Together, these principles form the foundation for a new social contract—one where the public and private sectors work symbiotically to create an economy that is not only innovative but also inclusive and sustainable. It’s a call to fundamentally rethink the purpose of capitalism itself.
Conclusion
Narrator: The single most important takeaway from Mission Economy is a powerful and liberating idea: the state's role is not to be a timid janitor for the economy, cleaning up the messes left behind by the private sector. Its proper role is to be a bold, visionary, and risk-taking investor in our collective future. It is to set the direction, catalyze innovation, and steer the economy toward solving humanity's greatest challenges. Mazzucato's work is a direct rebuttal to the idea that ambition and government are incompatible.

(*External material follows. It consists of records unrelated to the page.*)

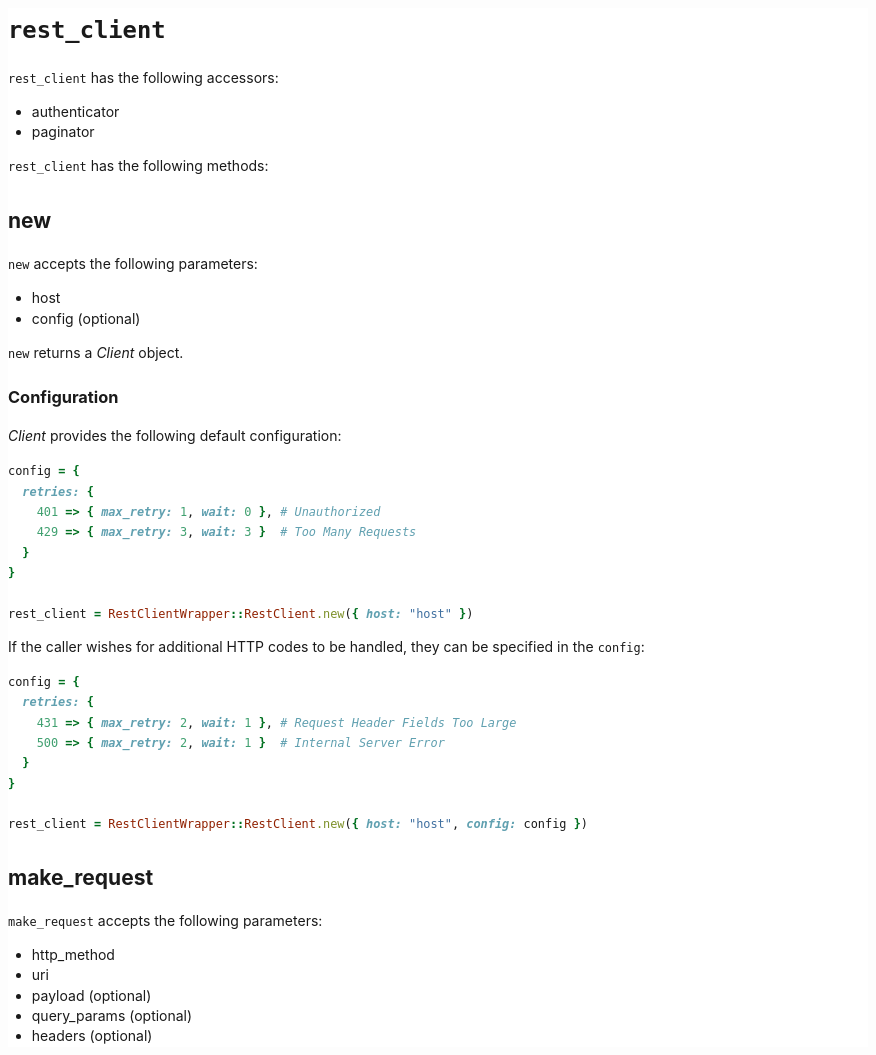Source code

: 
<a name="rest-client"></a>
# `rest_client`

`rest_client` has the following accessors:

- authenticator
- paginator

`rest_client` has the following methods:

## new

`new` accepts the following parameters:

- host
- config (optional)

`new` returns a _Client_ object.

### Configuration

_Client_ provides the following default configuration:

```ruby
config = {
  retries: {
    401 => { max_retry: 1, wait: 0 }, # Unauthorized
    429 => { max_retry: 3, wait: 3 }  # Too Many Requests
  }
}

rest_client = RestClientWrapper::RestClient.new({ host: "host" })
```

If the caller wishes for additional HTTP codes to be handled, they can be specified in the `config`:

```ruby
config = {
  retries: {
    431 => { max_retry: 2, wait: 1 }, # Request Header Fields Too Large
    500 => { max_retry: 2, wait: 1 }  # Internal Server Error
  }
}

rest_client = RestClientWrapper::RestClient.new({ host: "host", config: config })
```

## make_request

`make_request` accepts the following parameters:

- http_method
- uri
- payload (optional)
- query_params (optional)
- headers (optional)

The book leaves us with a profound challenge. The biggest obstacle to achieving our next moonshot is not a lack of resources or technology, but a lack of imagination, fueled by a flawed and outdated story about what government can and should do. It forces us to ask: what grand challenges are we failing to even consider, simply because we have accepted a narrative that tells us they are too big, too bold, or simply not the government's job?